The Iran waiver draws from the same playbook. In both cases, the administration has concluded that the price of enforcing its own sanctions regime is higher than the price of relaxing it. The war's energy shock has forced a choice between strategic consistency and domestic economic management. The administration chose the latter, twice, in two weeks.
The $108 Question
Oil was hovering around $108 per barrel based on Friday reporting [2]. At that price, the war's economic cost is not abstract. It is visible every time an American fills a tank. Gasoline prices have surged to levels not seen since the COVID-19 pandemic. The political calculus is straightforward: November's congressional elections will be fought partly on energy prices, and every dollar increase at the pump erodes Republican margins.
Bessent's waiver is a bet that releasing stranded Iranian crude can shave enough off the price to provide political cover. But the structural problem remains. The Strait of Hormuz carries approximately 20 percent of the world's oil [1]. It is not open. Iran has blocked commercial shipping and allowed only its own exports through. No sanctions waiver changes that geography.
The administration has floated military escorts for tankers through the Strait, but on Friday, Trump said he wants other countries to lead that effort. "If asked, we will help these Countries in their Hormuz efforts, but it shouldn't be necessary once Iran's threat is eradicated," he wrote on Truth Social [3].
"Once Iran's threat is eradicated" is doing the same work as "winding down" -- suggesting proximity to an endpoint that every observable fact contradicts.
April 19
The sanctions license expires in one month. If the war is still ongoing -- and no current indicator suggests otherwise -- the administration will face the same choice again: extend the waiver and formally acknowledge that its war has broken its sanctions policy, or let it lapse and watch prices climb further.

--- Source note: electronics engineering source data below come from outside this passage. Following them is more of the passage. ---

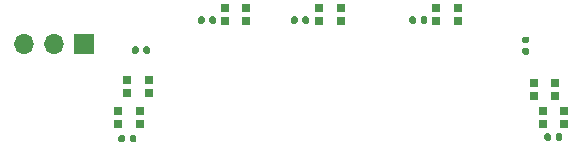
<source format=gbr>
%TF.GenerationSoftware,KiCad,Pcbnew,5.1.9-73d0e3b20d~88~ubuntu20.04.1*%
%TF.CreationDate,2021-04-06T18:29:42+02:00*%
%TF.ProjectId,AB_LED_PCB,41425f4c-4544-45f5-9043-422e6b696361,rev?*%
%TF.SameCoordinates,Original*%
%TF.FileFunction,Soldermask,Top*%
%TF.FilePolarity,Negative*%
%FSLAX46Y46*%
G04 Gerber Fmt 4.6, Leading zero omitted, Abs format (unit mm)*
G04 Created by KiCad (PCBNEW 5.1.9-73d0e3b20d~88~ubuntu20.04.1) date 2021-04-06 18:29:42*
%MOMM*%
%LPD*%
G01*
G04 APERTURE LIST*
%ADD10O,1.700000X1.700000*%
%ADD11R,1.700000X1.700000*%
%ADD12R,0.700000X0.700000*%
G04 APERTURE END LIST*
D10*
%TO.C,J1*%
X151765000Y-102997000D03*
X154305000Y-102997000D03*
D11*
X156845000Y-102997000D03*
%TD*%
D12*
%TO.C,D7*%
X170587000Y-101007000D03*
X170587000Y-99907000D03*
X168757000Y-101007000D03*
X168757000Y-99907000D03*
%TD*%
%TO.C,C7*%
G36*
G01*
X167059000Y-100795000D02*
X167059000Y-101135000D01*
G75*
G02*
X166919000Y-101275000I-140000J0D01*
G01*
X166639000Y-101275000D01*
G75*
G02*
X166499000Y-101135000I0J140000D01*
G01*
X166499000Y-100795000D01*
G75*
G02*
X166639000Y-100655000I140000J0D01*
G01*
X166919000Y-100655000D01*
G75*
G02*
X167059000Y-100795000I0J-140000D01*
G01*
G37*
G36*
G01*
X168019000Y-100795000D02*
X168019000Y-101135000D01*
G75*
G02*
X167879000Y-101275000I-140000J0D01*
G01*
X167599000Y-101275000D01*
G75*
G02*
X167459000Y-101135000I0J140000D01*
G01*
X167459000Y-100795000D01*
G75*
G02*
X167599000Y-100655000I140000J0D01*
G01*
X167879000Y-100655000D01*
G75*
G02*
X168019000Y-100795000I0J-140000D01*
G01*
G37*
%TD*%
%TO.C,D6*%
X161570000Y-109770000D03*
X161570000Y-108670000D03*
X159740000Y-109770000D03*
X159740000Y-108670000D03*
%TD*%
%TO.C,D5*%
X160502000Y-106003000D03*
X160502000Y-107103000D03*
X162332000Y-106003000D03*
X162332000Y-107103000D03*
%TD*%
%TO.C,C6*%
G36*
G01*
X161471000Y-103335000D02*
X161471000Y-103675000D01*
G75*
G02*
X161331000Y-103815000I-140000J0D01*
G01*
X161051000Y-103815000D01*
G75*
G02*
X160911000Y-103675000I0J140000D01*
G01*
X160911000Y-103335000D01*
G75*
G02*
X161051000Y-103195000I140000J0D01*
G01*
X161331000Y-103195000D01*
G75*
G02*
X161471000Y-103335000I0J-140000D01*
G01*
G37*
G36*
G01*
X162431000Y-103335000D02*
X162431000Y-103675000D01*
G75*
G02*
X162291000Y-103815000I-140000J0D01*
G01*
X162011000Y-103815000D01*
G75*
G02*
X161871000Y-103675000I0J140000D01*
G01*
X161871000Y-103335000D01*
G75*
G02*
X162011000Y-103195000I140000J0D01*
G01*
X162291000Y-103195000D01*
G75*
G02*
X162431000Y-103335000I0J-140000D01*
G01*
G37*
%TD*%
%TO.C,C5*%
G36*
G01*
X160728000Y-111168000D02*
X160728000Y-110828000D01*
G75*
G02*
X160868000Y-110688000I140000J0D01*
G01*
X161148000Y-110688000D01*
G75*
G02*
X161288000Y-110828000I0J-140000D01*
G01*
X161288000Y-111168000D01*
G75*
G02*
X161148000Y-111308000I-140000J0D01*
G01*
X160868000Y-111308000D01*
G75*
G02*
X160728000Y-111168000I0J140000D01*
G01*
G37*
G36*
G01*
X159768000Y-111168000D02*
X159768000Y-110828000D01*
G75*
G02*
X159908000Y-110688000I140000J0D01*
G01*
X160188000Y-110688000D01*
G75*
G02*
X160328000Y-110828000I0J-140000D01*
G01*
X160328000Y-111168000D01*
G75*
G02*
X160188000Y-111308000I-140000J0D01*
G01*
X159908000Y-111308000D01*
G75*
G02*
X159768000Y-111168000I0J140000D01*
G01*
G37*
%TD*%
%TO.C,D4*%
X195681000Y-108670000D03*
X195681000Y-109770000D03*
X197511000Y-108670000D03*
X197511000Y-109770000D03*
%TD*%
%TO.C,D3*%
X194919000Y-106257000D03*
X194919000Y-107357000D03*
X196749000Y-106257000D03*
X196749000Y-107357000D03*
%TD*%
%TO.C,D2*%
X188494000Y-101007000D03*
X188494000Y-99907000D03*
X186664000Y-101007000D03*
X186664000Y-99907000D03*
%TD*%
%TO.C,D1*%
X178588000Y-101007000D03*
X178588000Y-99907000D03*
X176758000Y-101007000D03*
X176758000Y-99907000D03*
%TD*%
%TO.C,C4*%
G36*
G01*
X194076500Y-103324000D02*
X194416500Y-103324000D01*
G75*
G02*
X194556500Y-103464000I0J-140000D01*
G01*
X194556500Y-103744000D01*
G75*
G02*
X194416500Y-103884000I-140000J0D01*
G01*
X194076500Y-103884000D01*
G75*
G02*
X193936500Y-103744000I0J140000D01*
G01*
X193936500Y-103464000D01*
G75*
G02*
X194076500Y-103324000I140000J0D01*
G01*
G37*
G36*
G01*
X194076500Y-102364000D02*
X194416500Y-102364000D01*
G75*
G02*
X194556500Y-102504000I0J-140000D01*
G01*
X194556500Y-102784000D01*
G75*
G02*
X194416500Y-102924000I-140000J0D01*
G01*
X194076500Y-102924000D01*
G75*
G02*
X193936500Y-102784000I0J140000D01*
G01*
X193936500Y-102504000D01*
G75*
G02*
X194076500Y-102364000I140000J0D01*
G01*
G37*
%TD*%
%TO.C,C3*%
G36*
G01*
X196396000Y-110701000D02*
X196396000Y-111041000D01*
G75*
G02*
X196256000Y-111181000I-140000J0D01*
G01*
X195976000Y-111181000D01*
G75*
G02*
X195836000Y-111041000I0J140000D01*
G01*
X195836000Y-110701000D01*
G75*
G02*
X195976000Y-110561000I140000J0D01*
G01*
X196256000Y-110561000D01*
G75*
G02*
X196396000Y-110701000I0J-140000D01*
G01*
G37*
G36*
G01*
X197356000Y-110701000D02*
X197356000Y-111041000D01*
G75*
G02*
X197216000Y-111181000I-140000J0D01*
G01*
X196936000Y-111181000D01*
G75*
G02*
X196796000Y-111041000I0J140000D01*
G01*
X196796000Y-110701000D01*
G75*
G02*
X196936000Y-110561000I140000J0D01*
G01*
X197216000Y-110561000D01*
G75*
G02*
X197356000Y-110701000I0J-140000D01*
G01*
G37*
%TD*%
%TO.C,C2*%
G36*
G01*
X174933000Y-100795000D02*
X174933000Y-101135000D01*
G75*
G02*
X174793000Y-101275000I-140000J0D01*
G01*
X174513000Y-101275000D01*
G75*
G02*
X174373000Y-101135000I0J140000D01*
G01*
X174373000Y-100795000D01*
G75*
G02*
X174513000Y-100655000I140000J0D01*
G01*
X174793000Y-100655000D01*
G75*
G02*
X174933000Y-100795000I0J-140000D01*
G01*
G37*
G36*
G01*
X175893000Y-100795000D02*
X175893000Y-101135000D01*
G75*
G02*
X175753000Y-101275000I-140000J0D01*
G01*
X175473000Y-101275000D01*
G75*
G02*
X175333000Y-101135000I0J140000D01*
G01*
X175333000Y-100795000D01*
G75*
G02*
X175473000Y-100655000I140000J0D01*
G01*
X175753000Y-100655000D01*
G75*
G02*
X175893000Y-100795000I0J-140000D01*
G01*
G37*
%TD*%
%TO.C,C1*%
G36*
G01*
X184966000Y-100795000D02*
X184966000Y-101135000D01*
G75*
G02*
X184826000Y-101275000I-140000J0D01*
G01*
X184546000Y-101275000D01*
G75*
G02*
X184406000Y-101135000I0J140000D01*
G01*
X184406000Y-100795000D01*
G75*
G02*
X184546000Y-100655000I140000J0D01*
G01*
X184826000Y-100655000D01*
G75*
G02*
X184966000Y-100795000I0J-140000D01*
G01*
G37*
G36*
G01*
X185926000Y-100795000D02*
X185926000Y-101135000D01*
G75*
G02*
X185786000Y-101275000I-140000J0D01*
G01*
X185506000Y-101275000D01*
G75*
G02*
X185366000Y-101135000I0J140000D01*
G01*
X185366000Y-100795000D01*
G75*
G02*
X185506000Y-100655000I140000J0D01*
G01*
X185786000Y-100655000D01*
G75*
G02*
X185926000Y-100795000I0J-140000D01*
G01*
G37*
%TD*%
M02*

</source>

Bessent insists that "the United States will continue to maintain maximum pressure on Iran and its ability to access the international financial system" [1]. But maximum pressure on a country whose oil you are simultaneously releasing is not maximum pressure. It is a contradiction that the market already understands, even if the administration does not yet acknowledge it.
The U.S. bombed Iran's oil. Then it released Iran's oil. The policy is not incoherent by accident. It is incoherent because the war's economic consequences were not modelled at the scale they have materialised. And now the market is doing what markets do: forcing corrections that policy will not make voluntarily.